Former Supreme Court Justice says Canadian lawyers are among the best
Canada’s law firms should push harder to gain business in the realm of international arbitrations, says former Supreme Court Justice Ian Binnie.
“The lawyers here in Canada do as good — or better — a job, at really a fraction of the price. So, I think those of you who are dealing with the client end of things: There's a great deal going for Canada. And the Canadian law firms ought to be pushing harder,” said Binnie, speaking on a panel at the Canadian Litigation Forum on Nov. 26 in Toronto.
Binnie, who is Of Counsel to Lenczner Slaght, is active in international arbitration, has been elected as a member of the International Commission of Jurists and has appeared before the International Court of Justice. He authored more than 170 opinions for the SCC, and also acted as Canada's Associate Deputy Minister of Justice.
Binnie noted that his current role involves listening to lawyers from the U.S., UK, Europe and Asia, and he said Canadian lawyers have what it takes to compete on the international stage. He described a proceeding involving the Russian invasion of the Crimea and various assets that were taken over. There were too many people involved to be accommodated in The Hague’s Peace Palace, he said.
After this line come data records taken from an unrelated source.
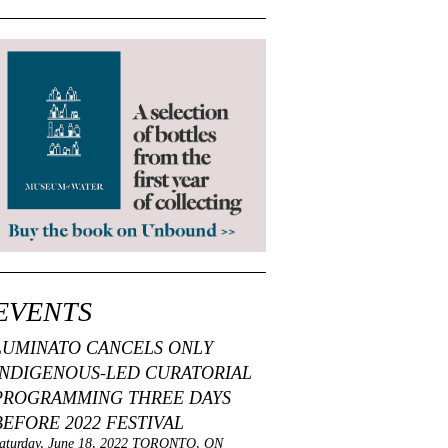
EVENTS
LUMINATO CANCELS ONLY
INDIGENOUS-LED CURATORIAL
PROGRAMMING THREE DAYS
BEFORE 2022 FESTIVAL
aturday, June 18, 2022 TORONTO, ON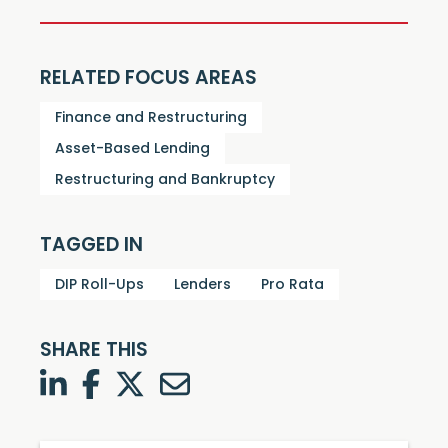
RELATED FOCUS AREAS
Finance and Restructuring
Asset-Based Lending
Restructuring and Bankruptcy
TAGGED IN
DIP Roll-Ups
Lenders
Pro Rata
SHARE THIS
LinkedIn
Facebook
Twitter
Twitter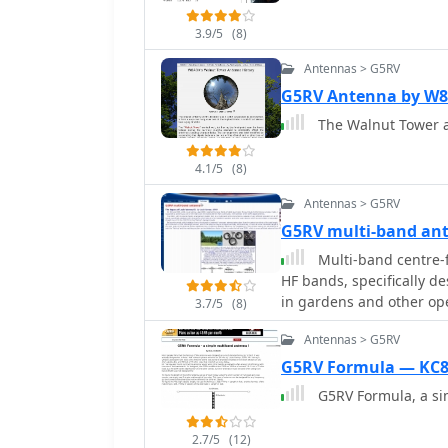
3.9/5
(8)
Antennas > G5RV
G5RV Antenna by 
The Walnut Tower a
4.1/5
(8)
Antennas > G5RV
G5RV multi-band an
Multi-band centre-f
HF bands, specifically d
in gardens and other op
3.7/5
(8)
run of 31.1m (102 ft) for
Antennas > G5RV
G5RV Formula — KC
G5RV Formula, a si
2.7/5
(12)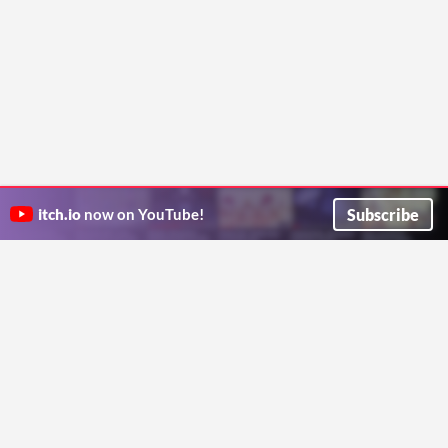
Subscribe
itch.io
now on YouTube!
ITCH.IO ON TWITTER
ITCH.IO ON FACEBOOK
ABOUT
FAQ
BLOG
CONTACT US
Copyright © 2026 itch corp
Directory
Terms
Privacy
Cookies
“So, they are looking into different centers: London, Washington, New York, and Toronto,” said Binnie. "And the figures are quite startling as to the economy with which one of these giant arbitrations can be managed in Toronto versus these other jurisdictions, including the legal fees.”
The panel also noted that geopolitical tensions elsewhere are raising issues in international arbitrations.
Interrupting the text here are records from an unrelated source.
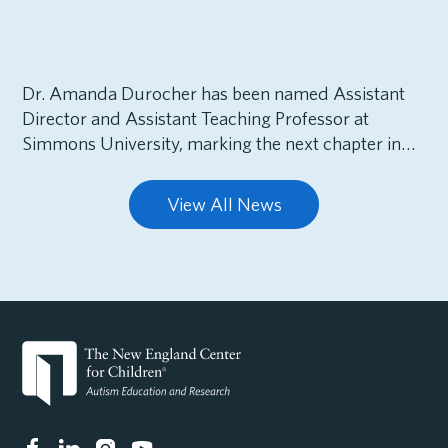
Dr. Amanda Durocher has been named Assistant
Director and Assistant Teaching Professor at
Simmons University, marking the next chapter in…
View All News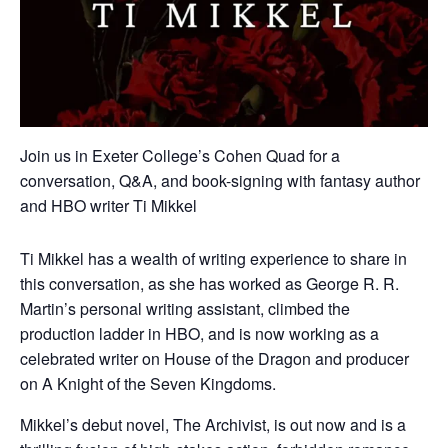
Join us in Exeter College’s Cohen Quad for a
conversation, Q&A, and book-signing with fantasy author
and HBO writer Ti Mikkel
Ti Mikkel has a wealth of writing experience to share in
this conversation, as she has worked as George R. R.
Martin’s personal writing assistant, climbed the
production ladder in HBO, and is now working as a
celebrated writer on House of the Dragon and producer
on A Knight of the Seven Kingdoms.
Mikkel’s debut novel, The Archivist, is out now and is a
Another panelist at the event, Marine Assadollahi, noted that Brexit has altered the UK as a forum, while the “Trump effect” has put an emphasis on change-in-law clauses, as clients spend more time discussing tariff changes. The renegotiation of NAFTA comes as Canada was historically “on the wrong end” of that investor-state dispute system, said Binnie.
Binnie also touched on The Canada-European Union Comprehensive Economic and Trade Agreement, which raised the possibility of an investor-state court system.
“I don't think this investment tribunal under CETA is going to be very good, because I can't imagine the caliber of person who's prepared to sit on a nation trade tribunal that might take 10 years to get up and running,” said Binnie.
Other panelists also noted issues with the system, noting the low pay for judges and the fact that judges are appointed by the state.
“This is a big issue that is prevalent right now on the resolution of investor state disputes,” said Paul Tichauer, Chair of the Canada Branch of the Chartered Institute of Arbitrators.
International arbitration is unique in that it brings players from different cultures and legal systems to agree on one set of rules, says Binnie.
“You'll get very interesting cultural conflicts among the three on the arbitration panel, and the law firms involved, all of whom are not infrequently from quite different jurisdictions,” said Binnie. “There was one where the lawyer for the government in Laos was a professor of law in Beijing. Americans were presented by a British firm. One of the arbitrators was Belgian and the other French, and there was a parallel proceeding where the chair of the arbitration panel was Spanish.”
The Laotian case raised issues about how different jurisdictions view cross-examination, said Binnie. While common law lawyers may view cross examination as the “centerpiece” of fair process, continental lawyers may view it as a waste of time, and want to restrict cross examination to documents already on the record, he said.
“If you're either acting as counsel or you're acting as the arbitrator, it's a good idea to get your lines open before the arbitration begins, otherwise there can be a lot of very unpleasant surprises,” Binnie said.